AI: Insights engine

my role

Product designer/Product owner

context

Synex Medical is building non-invasive health monitoring technology to support a future of predictive and personalized medicine. As the company explored how to surface meaningful health insights for users, we faced a key challenge: insight generation required experimentation across data modeling, metrics, and UX but the core software team was fully allocated to R&D and firmware priorities.

We needed a way to explore and validate health insights without committing engineering resources or introducing roadmap risk.

summary

I took end-to-end ownership of exploring and validating a potential insights engine. Rather than waiting on engineering availability, I designed and built a lightweight, low-risk pipeline that combined deterministic health metrics with an LLM layer to generate human-readable insights.

This work expanded my role beyond traditional UX into systems thinking, data modeling, and applied AI. By using off-the-shelf tools and carefully constrained AI outputs, I was able to unblock progress, enable real-world beta testing, and provide leadership with concrete evidence to inform future investment decisions.


The problem

We wanted to provide users with meaningful, holistic health insights by combining data from multiple sources. However, we had no low-cost, low-risk way to validate whether these insights would actually resonate with users.

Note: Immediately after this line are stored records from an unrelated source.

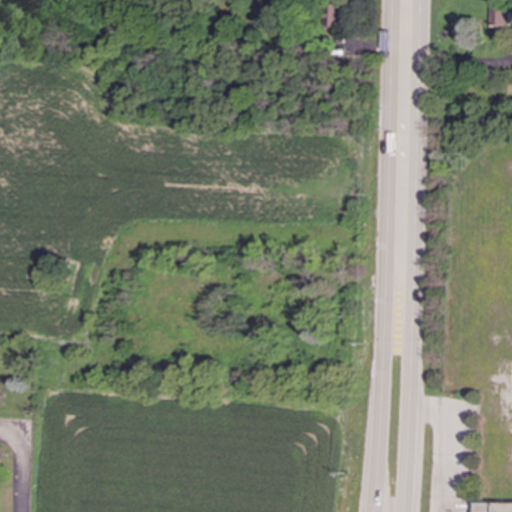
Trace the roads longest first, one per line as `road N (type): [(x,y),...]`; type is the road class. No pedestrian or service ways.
road 1 (secondary): [(402,179),(386,285),(376,511)]
road 2 (secondary): [(405,511),(413,267),(402,179)]
road 3 (secondary): [(406,0),(402,179)]
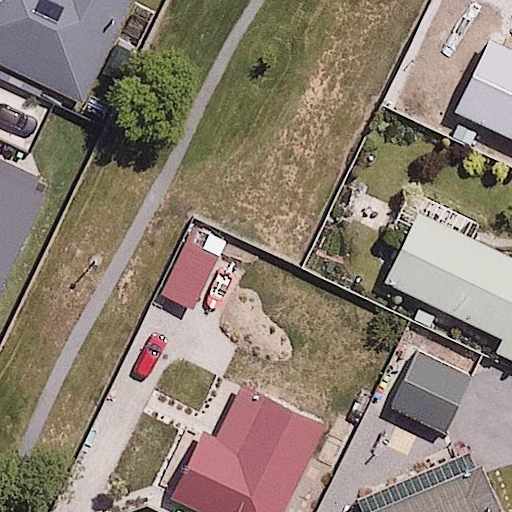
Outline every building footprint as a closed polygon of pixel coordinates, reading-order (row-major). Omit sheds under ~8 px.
[(0,0),(0,60),(89,101),(133,0),(0,0)] [(511,43),(494,34),(458,103),(511,130),(511,43)] [(0,302),(52,184),(0,161),(0,302)] [(511,257),(417,213),(387,278),(506,333),(499,349),(511,354),(511,257)] [(283,511),(329,420),(168,341),(141,397),(184,418),(150,487),(201,511),(283,511)] [(482,369),(422,341),(392,405),(452,433),(482,369)] [(499,511),(479,461),(357,511),(499,511)]
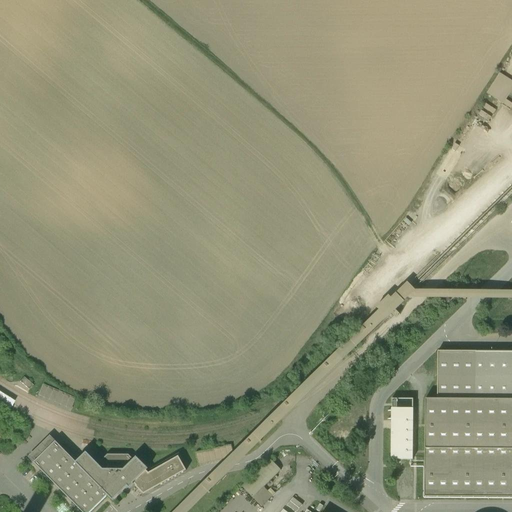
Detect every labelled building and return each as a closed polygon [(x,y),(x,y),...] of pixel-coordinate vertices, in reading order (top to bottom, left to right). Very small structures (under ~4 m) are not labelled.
[(497,100),(510,80),(498,72),(485,92),(497,100)] [(481,102),(477,110),(491,117),(495,109),(481,102)] [(511,500),(511,350),(446,350),(445,400),(425,400),(424,500),(511,500)] [(71,410),(76,396),(42,383),(37,396),(71,410)] [(413,395),(386,397),(387,412),(392,411),(393,423),(402,422),(401,415),(407,415),(406,408),(414,408),(413,395)] [(144,495),(187,471),(178,456),(149,473),(146,471),(148,469),(136,457),(133,460),(129,455),(107,455),(98,464),(86,453),(76,463),(50,436),(28,458),(81,511),(91,511),(108,496),(113,501),(124,491),(122,488),(126,486),(129,489),(135,484),(136,486),(135,487),(138,490),(136,492),(140,496),(142,493),(144,495)] [(242,486),(253,497),(280,470),(269,459),(242,486)]
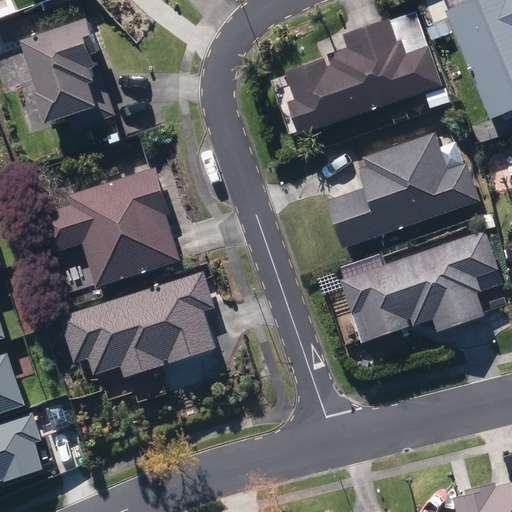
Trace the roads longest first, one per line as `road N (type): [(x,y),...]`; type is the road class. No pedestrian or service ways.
road 1 (residential): [(335,439),(216,108),(216,77),(234,35),(288,0)]
road 2 (residential): [(127,511),(335,439)]
road 3 (residential): [(335,439),(511,396)]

Committing engineering resources too early carried significant risk. Insight generation required iteration and experimentation, but the organization lacked a safe environment to do that work.

I created one.

The workflow gap

Several constraints shaped the approach:

  • Core software team bandwidth was limited and focused on critical R&D work

  • Validating insights too late in the roadmap would introduce unnecessary risk

  • Insight generation required rapid iteration across data logic, UX, and language

  • Traditional development workflows were too slow and costly for this level of exploration

This gap presented an opportunity to use AI and lightweight tooling to move faster, independently and responsibly.

End-to-End approach

This project implements a modular insight pipeline that transforms raw Apple Health data into a single, high-quality, human-readable insights. HealthKit data is first normalized and aggregated (daily, weekday, and daypart), then passed into an insight engine that generates multiple insight candidates (trends, consistency, correlations). A separate ranking layer scores and selects the best candidate using configurable weights, confidence heuristics, and bonuses, allowing the UI to remain stable while the intelligence underneath evolves.

In short it:

  • Separates data ingestion, aggregation, insight generation, and selection

  • Generates multiple candidate insights, not just one output

  • Uses a transparent ranking layer (not free-form AI generation)

  • Supports incremental addition of metrics and insight types without UI changes

Why This Pipeline Worked

This architecture was intentionally designed to be safe, auditable, and fast:

  • Avoids hallucinations by using structured templates and exact numerical evidence

  • Makes insight selection explainable and debuggable

  • Allows safe experimentation through weights, bonuses, and future cooldowns

  • Scales from prototype to production without re-architecting the system


The UX behind the health insights

Principles

Through multiple rounds of research I identified four core principles for delivering health insights to users.

  1. Insights should align with how people naturally reason about their health

  2. Emphasize patterns over isolated data points

  3. Each insight should answer a question users already ask themselves

  4. Insights must be trustworthy, clear, and emotionally responsible

Human Language Matters

Human language bridges the gap between metrics and meaning. The LLM layer was carefully constrained to ensure insights remained accessible, non-clinical, and grounded in real data—while still feeling human and understandable.

Health insights can evoke strong emotional responses, making clarity and tone as important as accuracy.

Impact

This work enabled confident decision-making before major investment:

  • De-risked a new insights product direction

  • Provided leadership with concrete evidence to inform roadmap and resourcing decisions

  • Created a reusable metrics and insights framework

  • Enabled early beta testing with real user data

  • Unblocked progress without adding load to an already maxed software team

This project reflects how I operate at a Staff level: identifying organizational bottlenecks, expanding my skill set to address them, and using AI thoughtfully to increase speed, confidence, and leverage.